Passage to read:
The flux enhancement effect suggests that the MeOH/water solvent molecules not only can facilitate the VIM diffusion across the membrane layers but also causes alterations in the free volume. This is consistent with a previous study on a PA hollow fiber forward osmosis (FO) membrane treated with N-methyl pyrrolidone as a function of the impact of oxidation resistance post-treatment8. The water flux of PA FO membranes with oxidation treatment increased 6 to 8 times, but the salt retention had little to no change. On the other hand, when polymerization rate is increased, favoured by high monomer concentration and irradiation dose, the flux declined. This decline was potentially caused by polymerization occurring into PA free-volume. At 10 and 35 v/v% of monomer concentration, the water flux tended to severely decline with increasing irradiation dose. The mass gain was found to increase more rapidly from 0.6 to 3.5 wt% at 10 v/v%, while at 35 v/v%, the mass gain was increased from 2.8 to 14.4 wt% between 1 and 100 kGy irradiation total doses respectively. The flux was shown to be dependent on the resultant grafted coverage. In another work, using conventional chemical route, showed a similar impact of excessive coating layer on PA TFC membranes. The increasing monomer concentrations led to increased grafted film with a thickness estimated at ~300 nm which in turn caused flux decline of 81%15. As expected, this trend demonstrated that polymerization kinetic rates were favored with increasing monomer concentration and total irradiation dose. As the membrane resistance to water increased with increasing monomer concentration and irradiation total dose, the salt rejections were also influenced. The salt rejection capability of the membranes was assessed systematically to evaluate the impact of both the solution compositions and the total irradiation dose on the materials integrity.

Given information:
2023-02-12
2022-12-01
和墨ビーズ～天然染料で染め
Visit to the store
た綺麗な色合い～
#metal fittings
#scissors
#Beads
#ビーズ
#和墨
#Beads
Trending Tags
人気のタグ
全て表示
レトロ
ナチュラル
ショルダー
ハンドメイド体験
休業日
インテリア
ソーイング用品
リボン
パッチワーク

What is expected: Could you write the next few sentences of the passage on membrane water flux and irradiation dose, continuing after its final sentence?

Exercise answer:
At low VIM concentrations, 1 v/v%, the salt rejection of the membranes was found to be similar to that of the pristine membranes for all irradiation doses and of the order of 96% (Fig. 1d). The salt rejection across the grafted membrane with 1 v/v% of VIM concentration fluctuated between 96.7% and 95.7% between 1 and 100 kGy, compared to 98% obtained for the pristine membrane. Salt rejection values were however found to start declining upon exposure to higher VIM concentrations. At a concentration of 10 v/v% VIM, the salt rejection declined from 95% to 92.5% and 94.5% at 1, 10 and 100 kGy, whereas at a concentration of 35 v/v% of VIM, salt rejection strongly declined from 92% to 84% between 1 and 100 kGy total dose respectively. These salt rejection results show that grafting at a concentration of 10 v/v% or more leads to substantial loss in the membrane’s ability to reject salt. Salt rejection is governed by both surface charge across the surface and free volume distribution within the material2. The causes for the salt rejection decline may be attributed to several factors including free volume alterations within the PA material9.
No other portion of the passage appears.